You’re heading out on the Huntin,’ Fishin,’ Lovin’ Everyday Tour with Luke Bryan. How did that come about? 

“My team worked really hard to make all that work out. I’ve been friends with Luke for a long time. I played piano for Luke years and years ago, and about a year and a half ago, I did Crash My Playa with him. I’ve texted him many times saying, ‘Hey, you know, hook a brother up. You know, take me on tour.’ So we’re finally getting the opportunity this fall, and honestly, when I got the text message from my manager, I was laying in bed watching TV and he’s like—All it said was, ‘Luke Bryan tour.’ And I literally got up and jumped up and down and whooped and hollered like a crazy person. But it’s a dream come true. I’m excited about it.”

Are you prepared to shake it on stage?

I am not prepared. I’m gonna leave all the dancing to Luke. He definitely is really good at what he does, and there’s only one Luke Bryan in the world.

What’s your favorite thing about being in the music business?

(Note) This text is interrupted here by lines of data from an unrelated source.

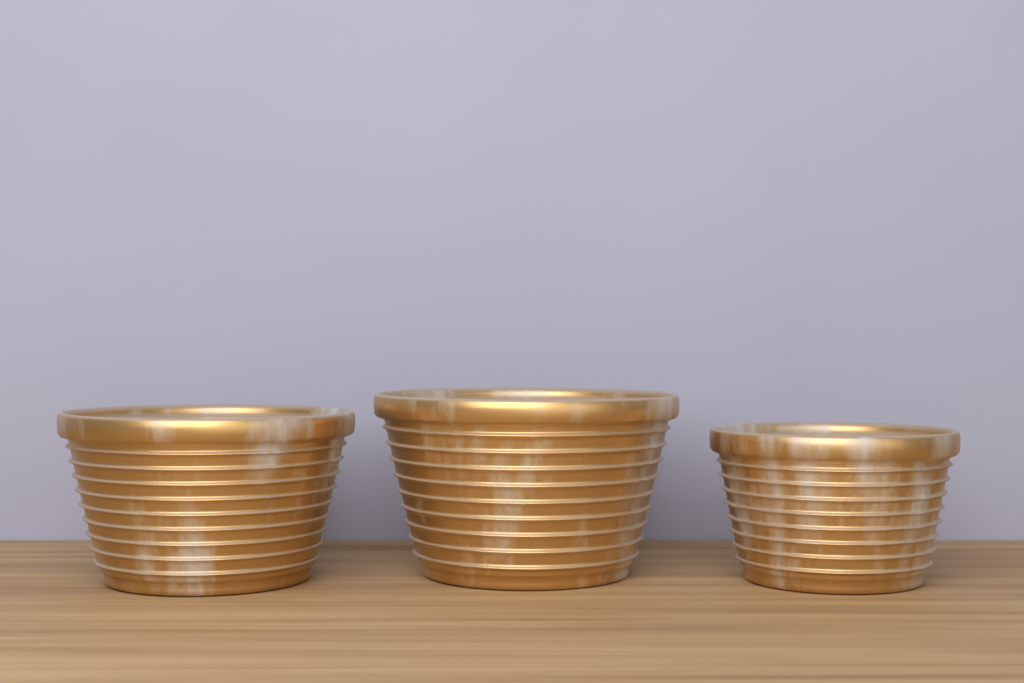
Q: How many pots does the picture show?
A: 3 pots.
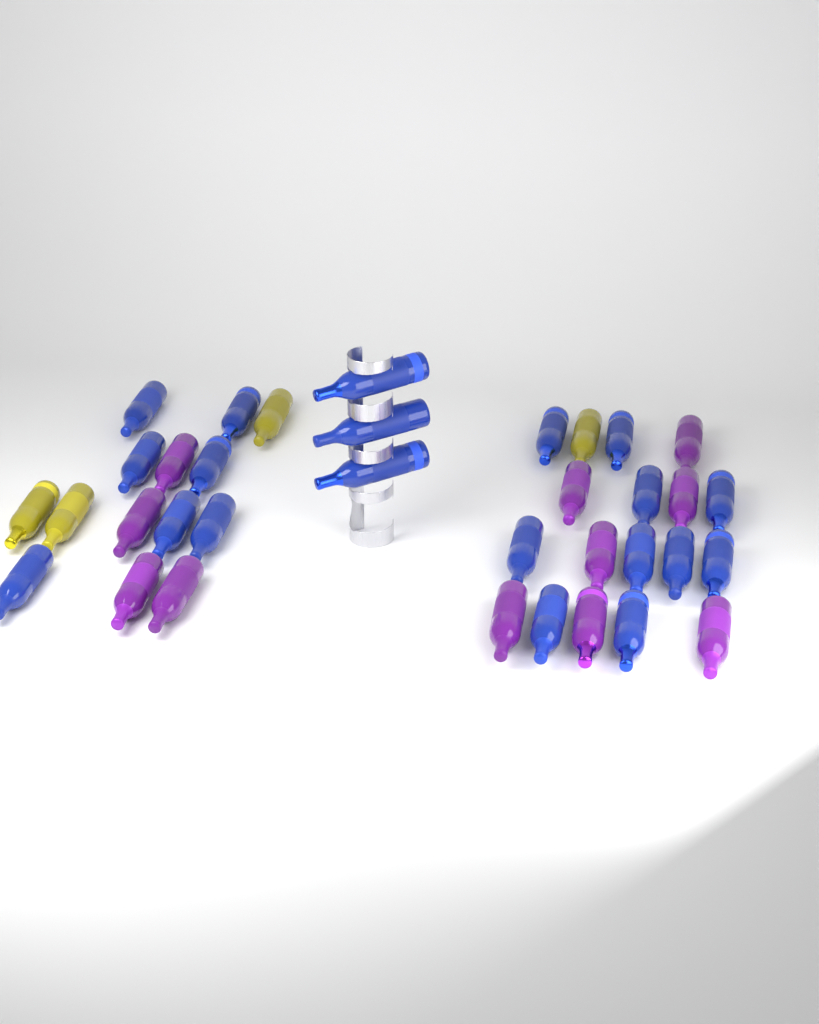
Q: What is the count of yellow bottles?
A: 4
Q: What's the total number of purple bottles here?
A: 11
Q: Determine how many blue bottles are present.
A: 20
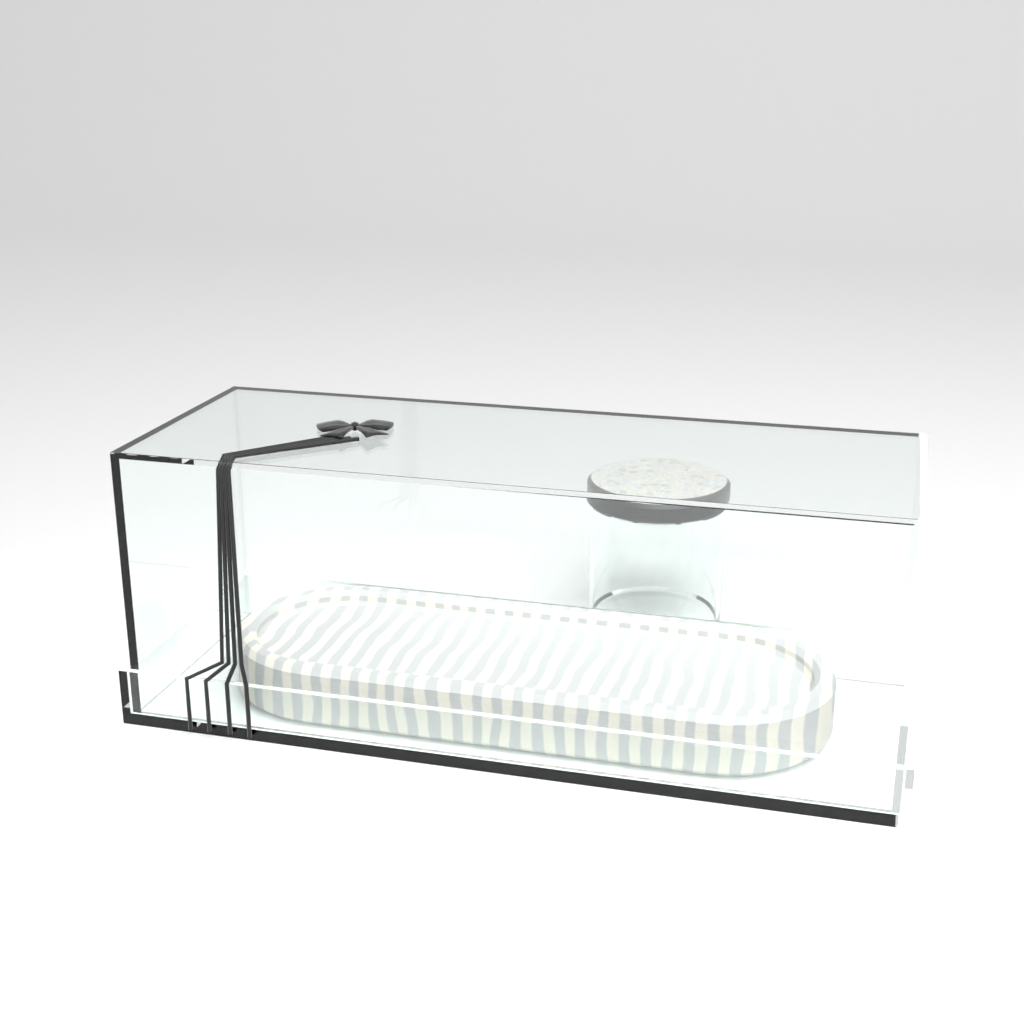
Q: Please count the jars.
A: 1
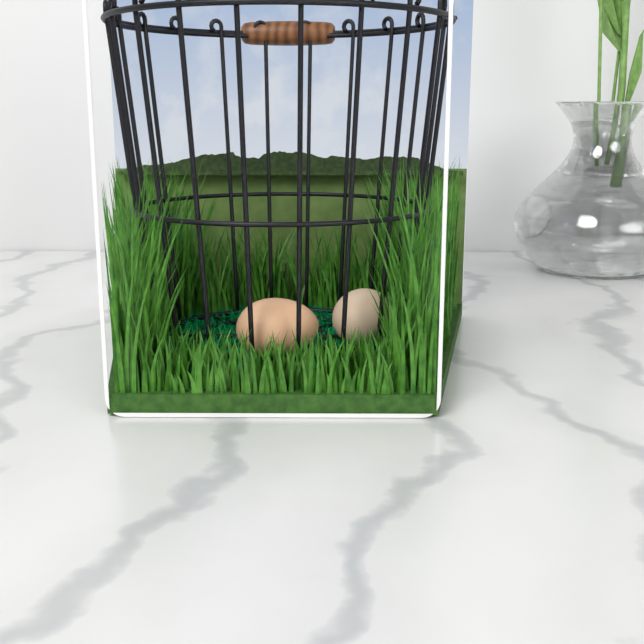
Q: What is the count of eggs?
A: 2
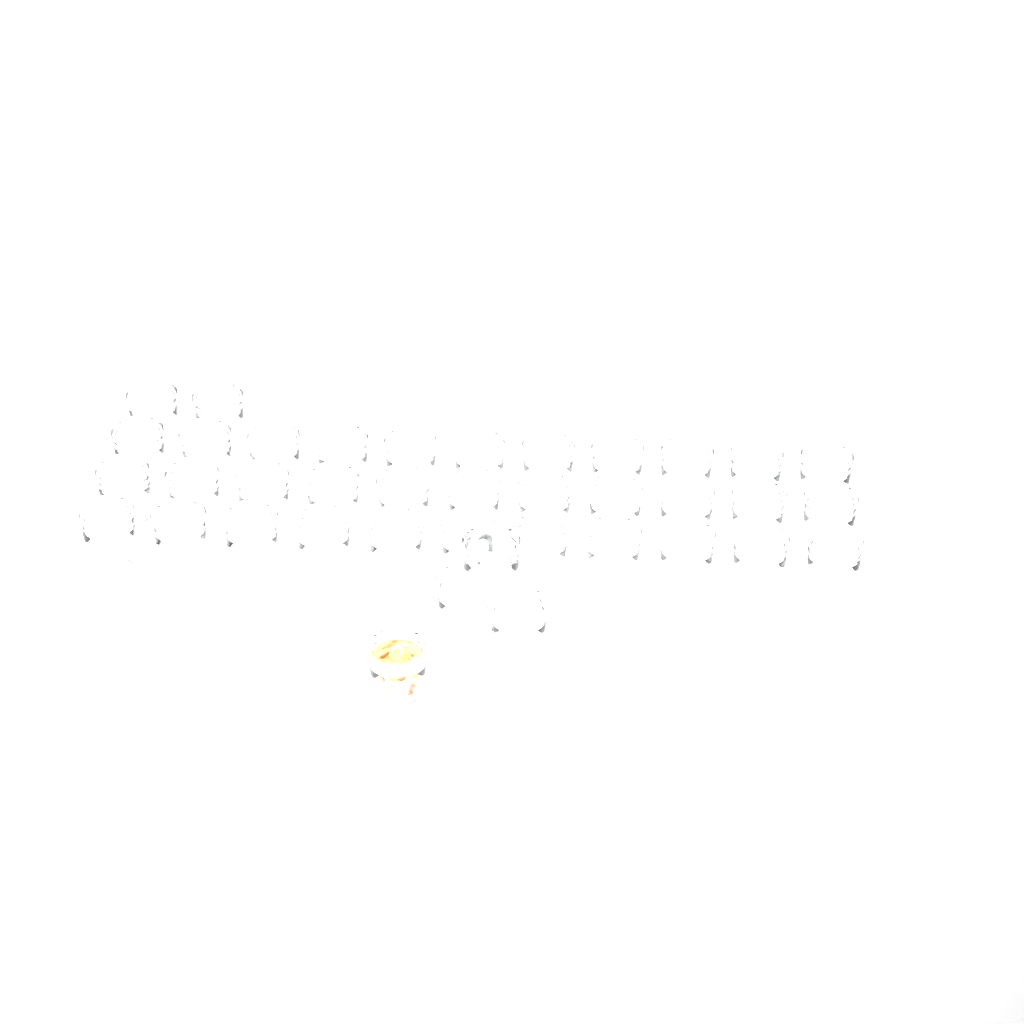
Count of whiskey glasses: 39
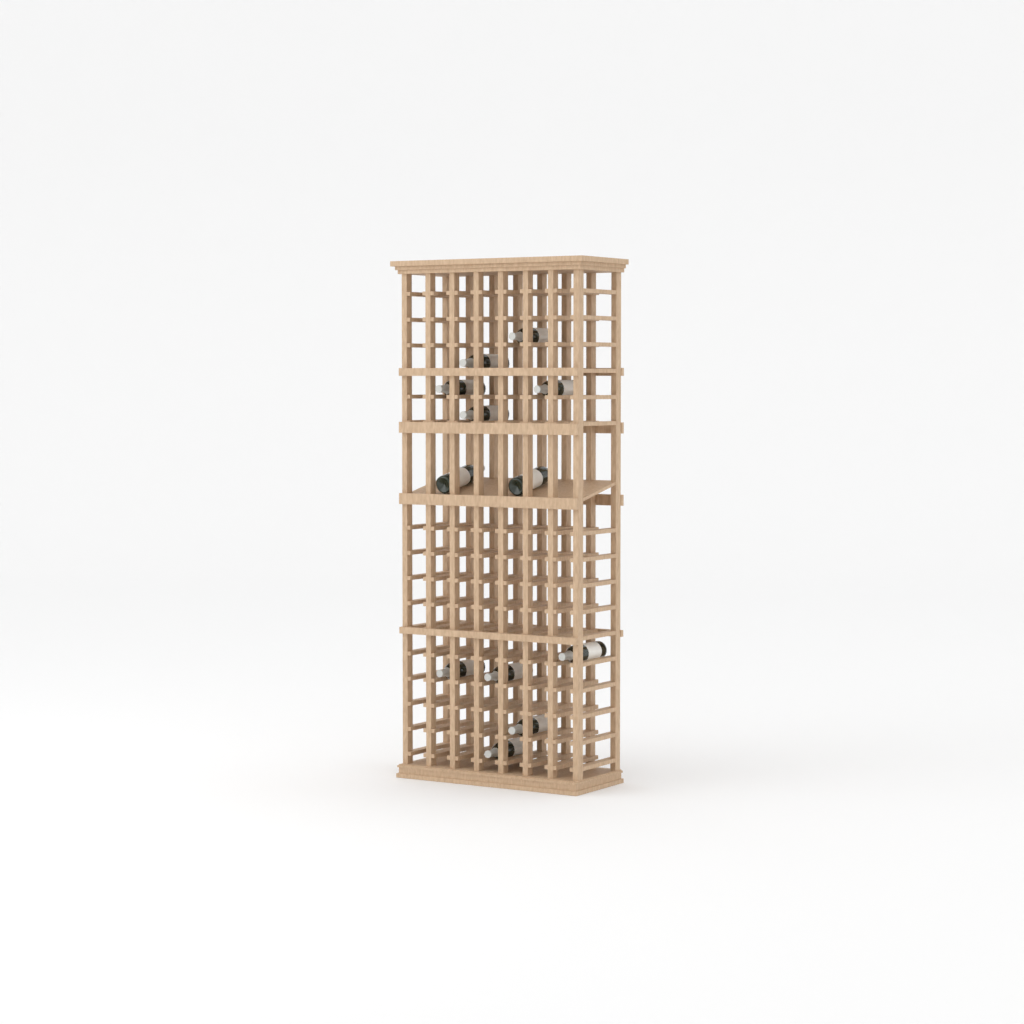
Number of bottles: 12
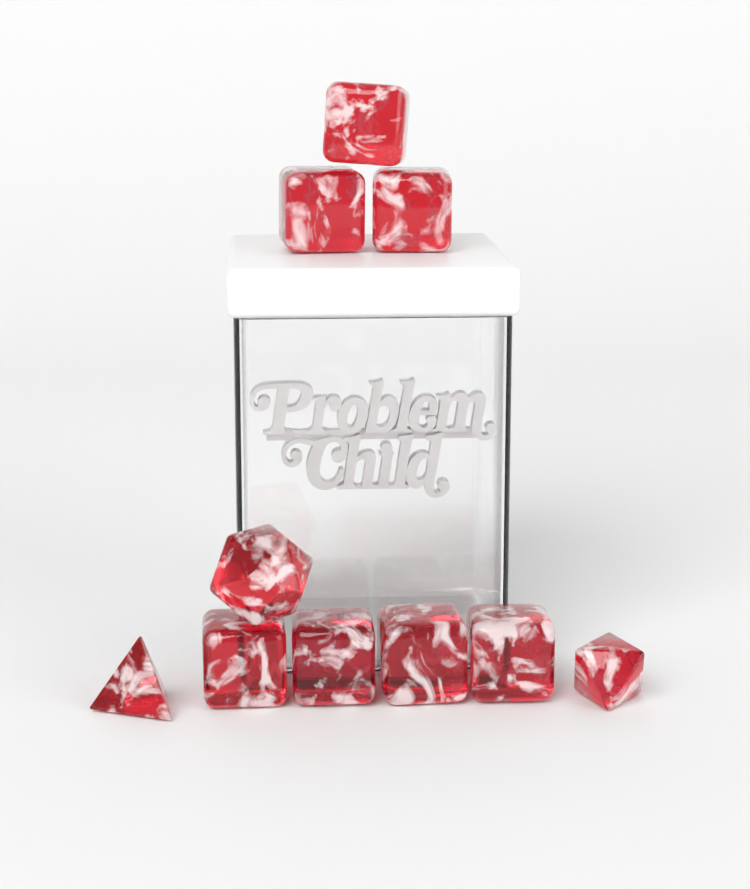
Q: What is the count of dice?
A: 10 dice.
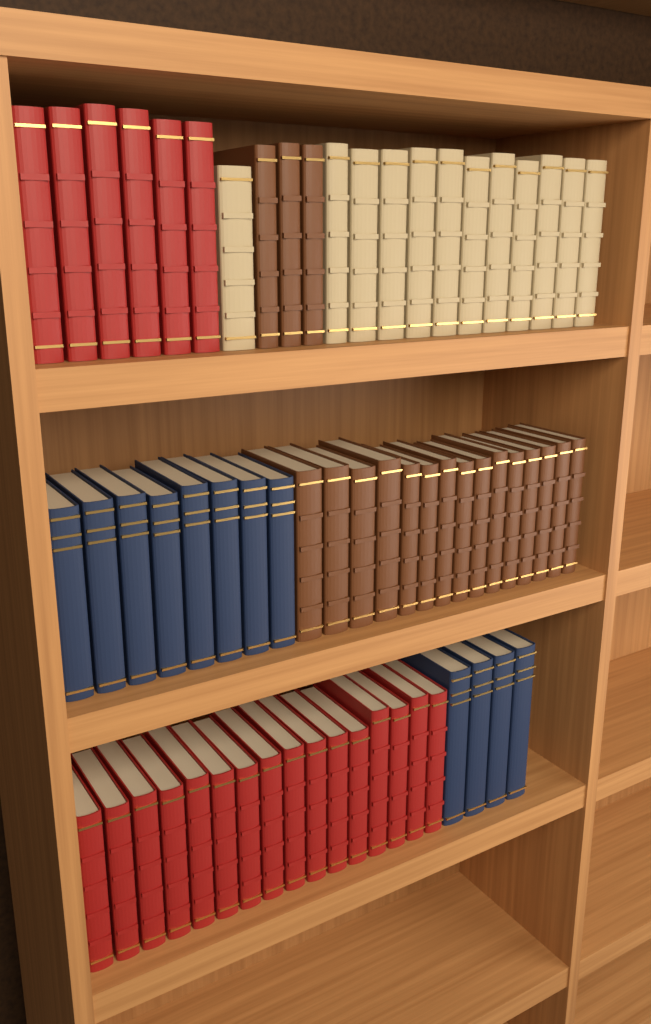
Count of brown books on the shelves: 18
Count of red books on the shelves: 22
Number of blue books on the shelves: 12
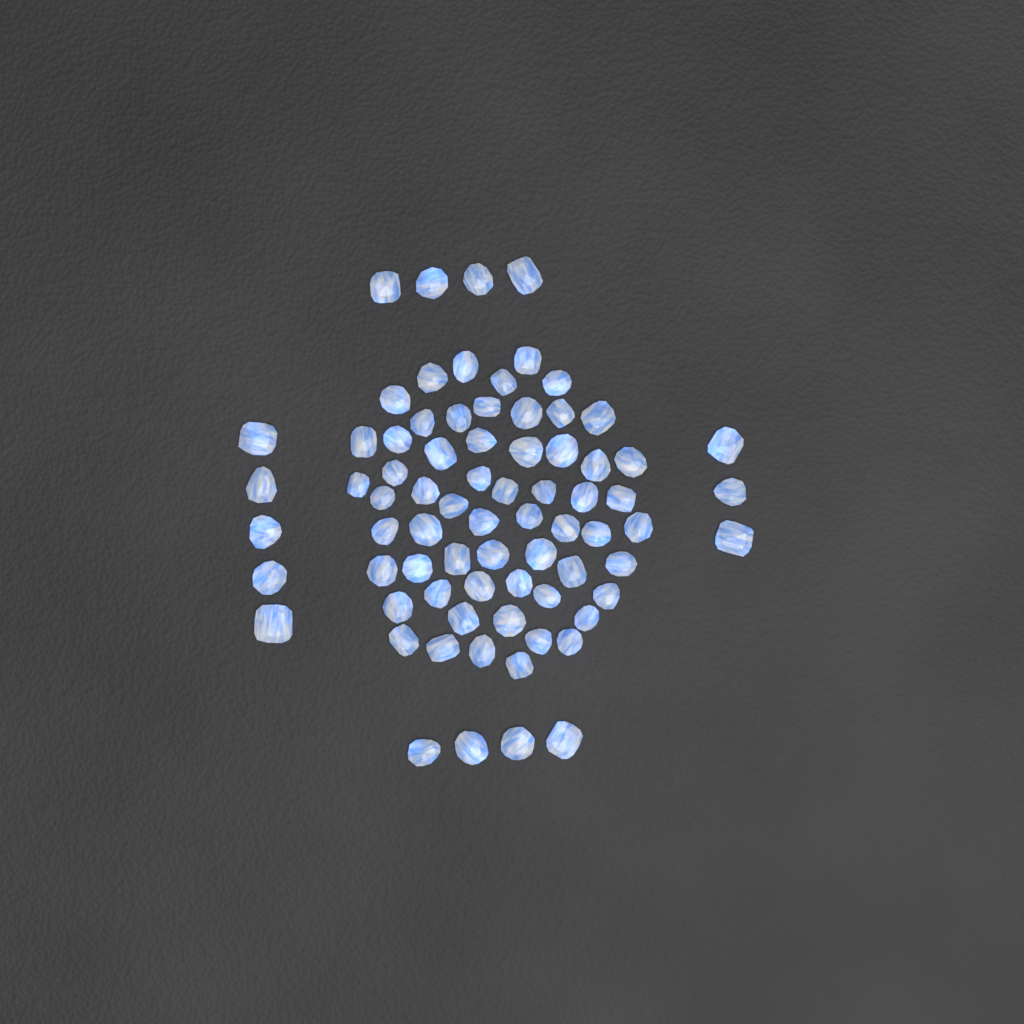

“My favorite thing about being in it is the fans and getting to do what I love. I will say—til I’m blue in the face—that I realize how lucky I am to be able to have songs on the radio, and be able to wake up in the morning and say, ‘I get to sing for a living.’ It’s just an unimaginable concept to be able to know that I can make a living and provide for my family by singing. And then I think, ‘How is this possible?’ And it’s like, ‘Well, there’s people out there that are waiting to hear me sing.’ So it’s being able to sing, and knowing that there’s fans out there that want to hear it.”